— Your goal —
Return the passage of the playoffs thread from "To get a bad" up to and including "(Aug 4, 2003)", copied word for word.

— Excerpt —
○ ○ ○ ○ ○
# Why do you guys want to get into the playoffs?



## HeinzGuderian (Jun 29, 2004)

To get a bad seed and lose in the 1st round? I think I could stand a summer of ridicule of not being a playoff team in exchange for a top draft pick. It's better for our long term future if we lose. I want to win championships, not make the playoffs.


----------



## Yao Mania (Aug 4, 2003)

'cuz once in the playoffs who knows what can happen? Post-season is a completely different game. Phoenix and Seattle are both young and inexperienced in the post-season. The the playoffs defense steps up, match-ups are key, and teams won't be putting up 100pts a night on a regular basis. And maybe by April our team chemistry will actually improve and we'll be the team everyone's fearing to play heading into the playoffs. 

I wouldn't wanna tank a season for a draft pick. Take a look at this past yr's draft, and u'll see a lot of the mid/late first rounders are doing pretty well for themselves in the league right now.


----------



## The_Franchise (Mar 30, 2003)

> Originally posted by <b>HeinzGuderian</b>!
> I want to win championships, not make the playoffs.


That's why we traded for TMac. This team has the potential to go very deep in the playoffs, even with a poor showing against the Suns we caused alot of trouble. I hope James Thomas makes our playoff roster if no trades occur between now and the trade deadline.


----------



## HeinzGuderian (Jun 29, 2004)

This isnt our year. Why make a weak push to a championship when we could instead build and get stronger for next year? We have a great core, but this isnt our year. This is a team being built to win championships, but we have alot of building to still do. If we miss the lottery, there are so many crappy east teams that make the playoffs our pick wouldnt be right behind the lottery. There are some very good PGs with 2-3 years of college experience that could come in and provide instant help, and I would love to get a high enough pick to get Taft. We should be focused on a year or two down the road, not now. We obviously aren't ready now.
○ ○ ○ ○ ○
— Given information —
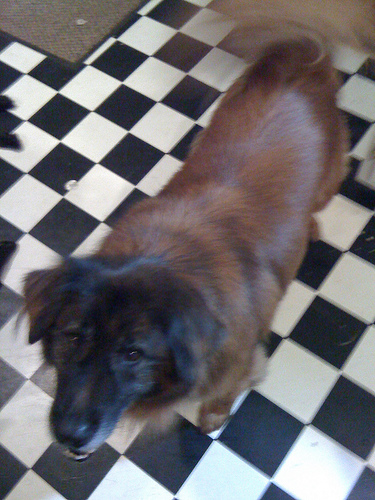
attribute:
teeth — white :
○ ○ ○ ○ ○
— Output of the exercise —
To get a bad seed and lose in the 1st round? I think I could stand a summer of ridicule of not being a playoff team in exchange for a top draft pick. It's better for our long term future if we lose. I want to win championships, not make the playoffs.


----------



## Yao Mania (Aug 4, 2003)